L'événement impensable, comme l'appelle le Washington Post, est qualifié non sans emphase par Nixon d'« accord monétaire le plus significatif de l'histoire du monde ». La dévaluation de 7,89 % — que le Congrès approuvera en mars 1972 — est accueillie avec une sérénité relative par une opinion américaine plus sensible depuis longtemps au phénomène de l'érosion monétaire — c'est-à-dire à la hausse continue des prix — qu'à la baisse du dollar sur le marché des changes. Le choc psychologique est d'ailleurs amorti par les assurances qu'on lui donne en haut lieu : l'accord va provoquer un reflux massif de capitaux qui permettra aux États-Unis de réduire sensiblement le montant de leurs dettes ; l'inflation va être enrayée et l'économie stimulée ; l'Amérique, ajoute-t-on, va retrouver son excédent commercial.

Sombre bilan

Si la surtaxe de 10 % à l'importation est supprimée, les États-Unis obtiennent en revanche de substantielles compensations de leurs partenaires occidentaux. Mais les résultats attendus de l'accord de Washington tardent à se faire sentir. Le 10 janvier, faisant écho aux gouverneurs des banques centrales réunis à Bâle, le Wall Street Journal constate que seul « un mince filet de dollars commence à rentrer » au pays et que « l'incertitude et l'inquiétude » continuent à prévaloir.

La balance commerciale des États-Unis a accusé, en 1971, un déficit de 2,05 milliards de dollars (au lieu d'un excédent de 2,7 milliards en 1970). Il faut remonter à 1888 pour trouver un bilan aussi sombre.
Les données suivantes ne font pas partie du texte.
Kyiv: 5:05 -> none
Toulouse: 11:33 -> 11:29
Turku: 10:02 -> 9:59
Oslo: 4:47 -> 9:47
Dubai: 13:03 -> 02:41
Mais le mouvement a tendance à s'accentuer au début de 1972. Le 12 avril, Peter Peterson, successeur de Maurice Stans au poste de secrétaire au Commerce, révèle que la balance commerciale s'est améliorée uniquement pour les produits agricoles « alors qu'elle s'est détériorée, et très fortement, dans tous les autres secteurs ». À la fin avril, les importations sont déjà supérieures de 2,2 milliards de dollars aux exportations.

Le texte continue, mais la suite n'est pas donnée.